In the Hubermann household, things are not at all what Liesel is used to so, so even in this initial sense, she has a lot that she has to work through before she can begin to feel comfortable with these new people in her life. The first immediate difference is the swearing. Rosa has a very…imaginative tongue. Liesel’s foster mother is harsh with her words and the behavior seems second nature to her. That first night, it’s not with understanding or affection that Rosa greets her new foster child with, but a contemptuous anger. There’s no reason we’re given to explain why Rosa is like this, but given Liesel’s heartbreak and stubbornness, it’s practically the worst method Rosa could use to convince Liesel to take a bath.
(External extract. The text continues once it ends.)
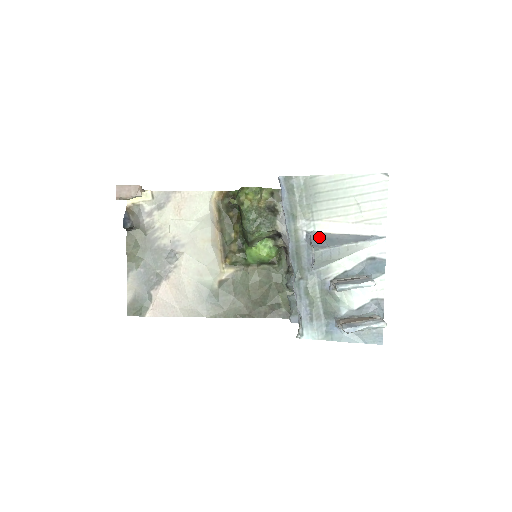
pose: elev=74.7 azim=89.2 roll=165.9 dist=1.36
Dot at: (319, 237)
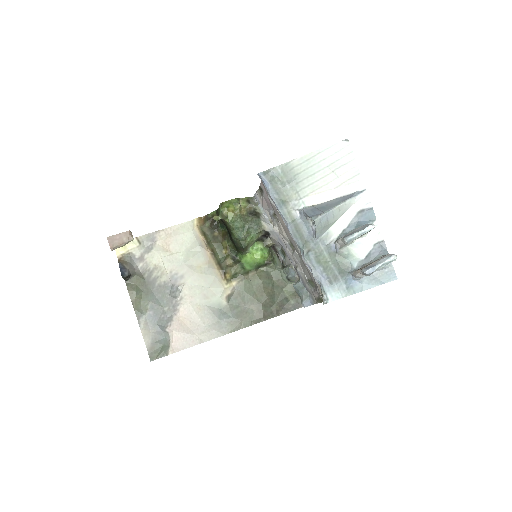
Dot at: (312, 209)
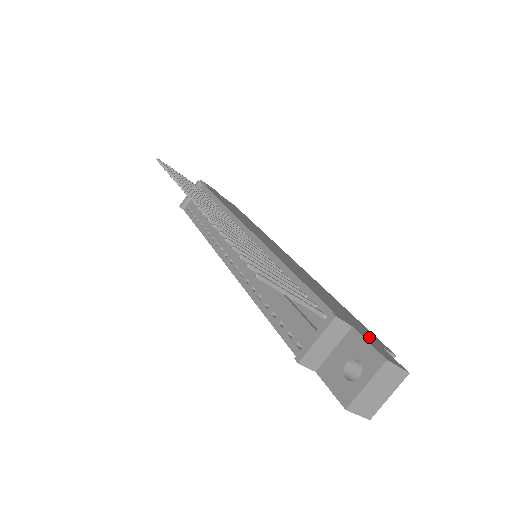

In contrast, Hans is much softer-spoken. He’s gentle. His eyes are full of a cold kindness. I think that regardless of the way Rosa behaved, Liesel would never have gravitated toward her anyway. Rosa could not have replaced her mother. I mean, yes, it doesn’t help that Rosa is so mean, but given that Liesel grew up with her own mother this entire time, I can see why she might feel more of an affinity towards Hans. But I think it’s also important to note that Liesel, who barely knew her father at all before he went away, has a soft affection for his memory. It might make sense that she would seek out another father figure to comfort her.
That’s what Hans provides. Perhaps this is just the way this couple works. Hans is meek, Rosa is forceful. Either way, I loved the mental image of Liesel and Hans sitting in the growing darkness, Hans teaching his new foster daughter how to roll cigarettes. It’s a calming thought.
It seems that Hans was just a calming person in general. As Death describes it to us:
Somehow, though, and I’m sure you’ve met people like this, he was able to appear as merely part of the background, even if he was standing at the front of a line. He was always just there. Not noticeable. Not important or particularly valuable.
This sort of quiet, unassuming existence appeals to Liesel. At a time when the world is shouting at her with all its might, someone has come into her life who can fill her space with nothing but a smile and those silver, kind eyes.
I’m hoping that Rosa doesn’t merely exist as some sort of rude stereotype in the coming pages, but at this point, there is a sense that she more resembles a cartoonish concept of an authority figure than an actual character. However, I am on page thirty-four. I’ve got a lot to go.
There is some growth here, as months rapidly pass in just a few sentences. Liesel takes a bath—two weeks after she arrives. And I beginning to feel that Rosa’s crude language has less to do with her being mean and more as just her way of speaking or showing affection. Calling her a saumensch almost has a ring of care to it by the end of chapter six.
If anything, Rosa might just have come on strong. By the finish of this chapter, months after Liesel has arrived, Rosa makes no qualms about asking Liesel to call her Mama. But it’s important to note that she is “Mama Number Two.” She is not replacing anyone. She is a continuation, the next chapter in Liesel’s life.
At that moment, Hans Hubermann had just completed rolling a cigarette, having licked the paper and joined it all up. He looked over at Liesel and winked. She would have no trouble calling him Papa.
As some who so desperately wanted affection as a child, I can at least confirm this: Sometimes, all a kid wants is a little love.